[Saved entries]

▬▬▬

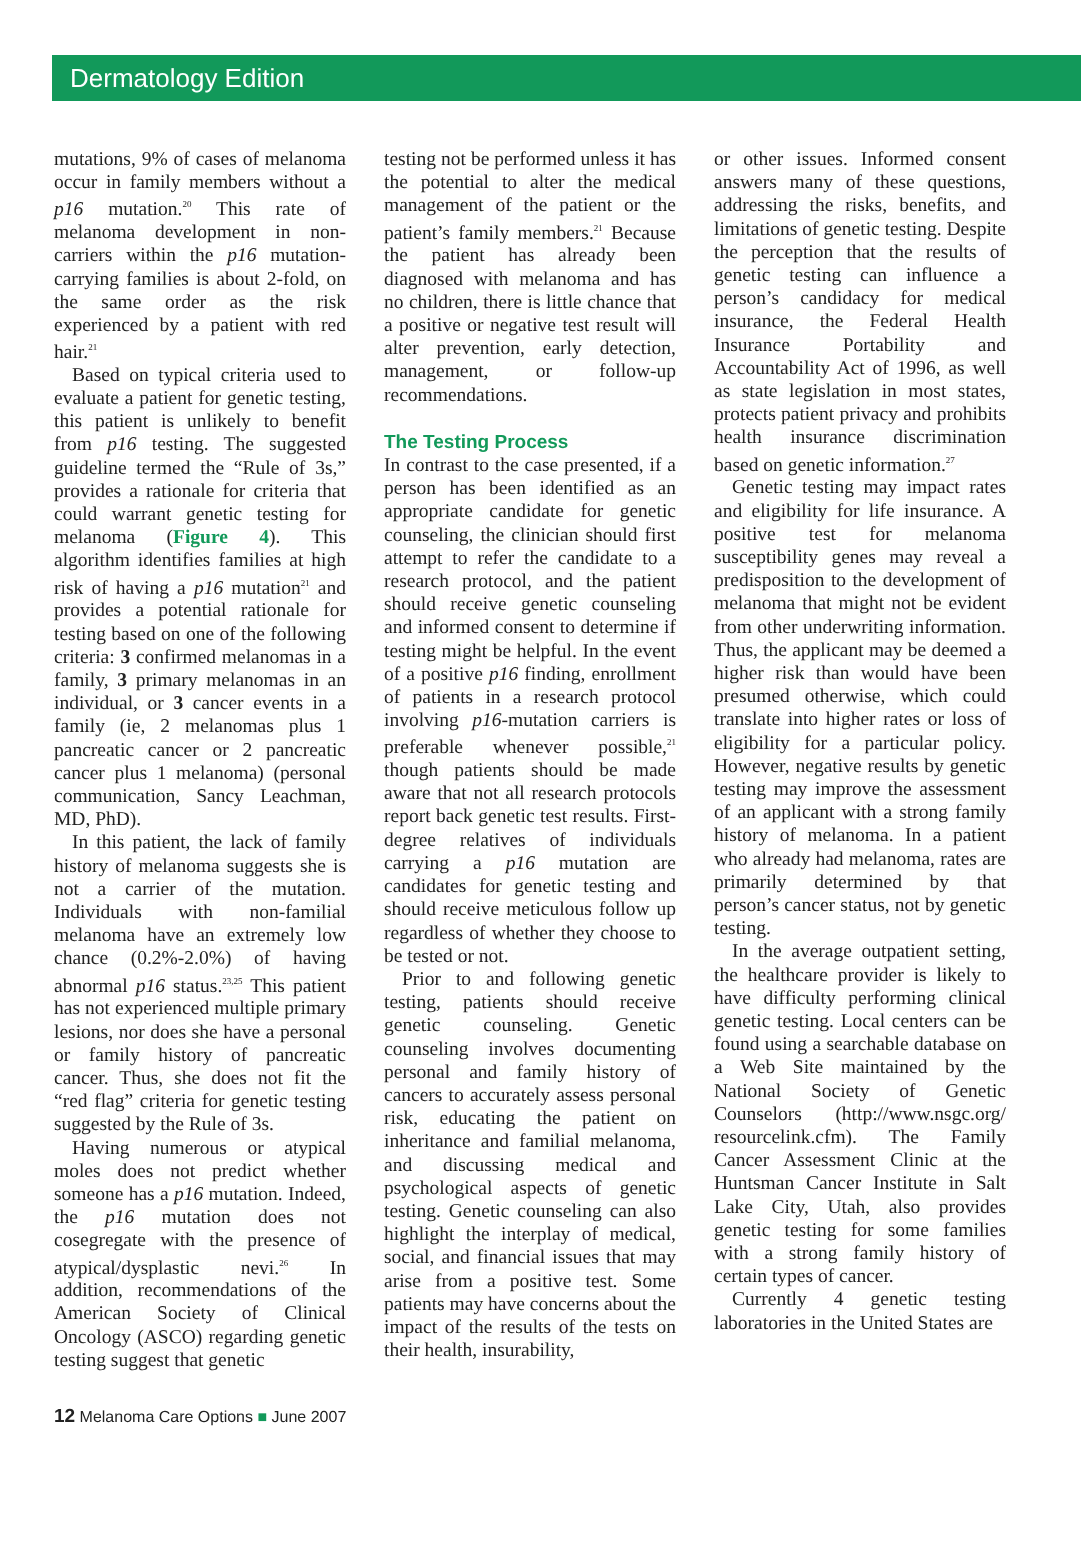Dermatology Edition
mutations, 9% of cases of melanoma occur in family members without a p16 mutation.<sup>20</sup> This rate of melanoma development in non-carriers within the p16 mutation-carrying families is about 2-fold, on the same order as the risk experienced by a patient with red hair.<sup>21</sup>
Based on typical criteria used to evaluate a patient for genetic testing, this patient is unlikely to benefit from p16 testing. The suggested guideline termed the “Rule of 3s,” provides a rationale for criteria that could warrant genetic testing for melanoma (Figure 4). This algorithm identifies families at high risk of having a p16 mutation<sup>21</sup> and provides a potential rationale for testing based on one of the following criteria: 3 confirmed melanomas in a family, 3 primary melanomas in an individual, or 3 cancer events in a family (ie, 2 melanomas plus 1 pancreatic cancer or 2 pancreatic cancer plus 1 melanoma) (personal communication, Sancy Leachman, MD, PhD).
In this patient, the lack of family history of melanoma suggests she is not a carrier of the mutation. Individuals with non-familial melanoma have an extremely low chance (0.2%-2.0%) of having abnormal p16 status.<sup>23,25</sup> This patient has not experienced multiple primary lesions, nor does she have a personal or family history of pancreatic cancer. Thus, she does not fit the “red flag” criteria for genetic testing suggested by the Rule of 3s.
Having numerous or atypical moles does not predict whether someone has a p16 mutation. Indeed, the p16 mutation does not cosegregate with the presence of atypical/dysplastic nevi.<sup>26</sup> In addition, recommendations of the American Society of Clinical Oncology (ASCO) regarding genetic testing suggest that genetic
testing not be performed unless it has the potential to alter the medical management of the patient or the patient’s family members.<sup>21</sup> Because the patient has already been diagnosed with melanoma and has no children, there is little chance that a positive or negative test result will alter prevention, early detection, management, or follow-up recommendations.
The Testing Process
In contrast to the case presented, if a person has been identified as an appropriate candidate for genetic counseling, the clinician should first attempt to refer the candidate to a research protocol, and the patient should receive genetic counseling and informed consent to determine if testing might be helpful. In the event of a positive p16 finding, enrollment of patients in a research protocol involving p16-mutation carriers is preferable whenever possible,<sup>21</sup> though patients should be made aware that not all research protocols report back genetic test results. First-degree relatives of individuals carrying a p16 mutation are candidates for genetic testing and should receive meticulous follow up regardless of whether they choose to be tested or not.
Prior to and following genetic testing, patients should receive genetic counseling. Genetic counseling involves documenting personal and family history of cancers to accurately assess personal risk, educating the patient on inheritance and familial melanoma, and discussing medical and psychological aspects of genetic testing. Genetic counseling can also highlight the interplay of medical, social, and financial issues that may arise from a positive test. Some patients may have concerns about the impact of the results of the tests on their health, insurability,
or other issues. Informed consent answers many of these questions, addressing the risks, benefits, and limitations of genetic testing. Despite the perception that the results of genetic testing can influence a person’s candidacy for medical insurance, the Federal Health Insurance Portability and Accountability Act of 1996, as well as state legislation in most states, protects patient privacy and prohibits health insurance discrimination based on genetic information.<sup>27</sup>
Genetic testing may impact rates and eligibility for life insurance. A positive test for melanoma susceptibility genes may reveal a predisposition to the development of melanoma that might not be evident from other underwriting information. Thus, the applicant may be deemed a higher risk than would have been presumed otherwise, which could translate into higher rates or loss of eligibility for a particular policy. However, negative results by genetic testing may improve the assessment of an applicant with a strong family history of melanoma. In a patient who already had melanoma, rates are primarily determined by that person’s cancer status, not by genetic testing.
In the average outpatient setting, the healthcare provider is likely to have difficulty performing clinical genetic testing. Local centers can be found using a searchable database on a Web Site maintained by the National Society of Genetic Counselors (http://www.nsgc.org/ resourcelink.cfm). The Family Cancer Assessment Clinic at the Huntsman Cancer Institute in Salt Lake City, Utah, also provides genetic testing for some families with a strong family history of certain types of cancer.
Currently 4 genetic testing laboratories in the United States are
12 Melanoma Care Options ■ June 2007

▬▬▬

§ What the task requires
Give again, word for word, the lines above from the first one through the one containing "The Testing Process"; no pictures.

§ Expected output
Dermatology Edition
mutations, 9% of cases of melanoma occur in family members without a p16 mutation.<sup>20</sup> This rate of melanoma development in non-carriers within the p16 mutation-carrying families is about 2-fold, on the same order as the risk experienced by a patient with red hair.<sup>21</sup>
Based on typical criteria used to evaluate a patient for genetic testing, this patient is unlikely to benefit from p16 testing. The suggested guideline termed the “Rule of 3s,” provides a rationale for criteria that could warrant genetic testing for melanoma (Figure 4). This algorithm identifies families at high risk of having a p16 mutation<sup>21</sup> and provides a potential rationale for testing based on one of the following criteria: 3 confirmed melanomas in a family, 3 primary melanomas in an individual, or 3 cancer events in a family (ie, 2 melanomas plus 1 pancreatic cancer or 2 pancreatic cancer plus 1 melanoma) (personal communication, Sancy Leachman, MD, PhD).
In this patient, the lack of family history of melanoma suggests she is not a carrier of the mutation. Individuals with non-familial melanoma have an extremely low chance (0.2%-2.0%) of having abnormal p16 status.<sup>23,25</sup> This patient has not experienced multiple primary lesions, nor does she have a personal or family history of pancreatic cancer. Thus, she does not fit the “red flag” criteria for genetic testing suggested by the Rule of 3s.
Having numerous or atypical moles does not predict whether someone has a p16 mutation. Indeed, the p16 mutation does not cosegregate with the presence of atypical/dysplastic nevi.<sup>26</sup> In addition, recommendations of the American Society of Clinical Oncology (ASCO) regarding genetic testing suggest that genetic
testing not be performed unless it has the potential to alter the medical management of the patient or the patient’s family members.<sup>21</sup> Because the patient has already been diagnosed with melanoma and has no children, there is little chance that a positive or negative test result will alter prevention, early detection, management, or follow-up recommendations.
The Testing Process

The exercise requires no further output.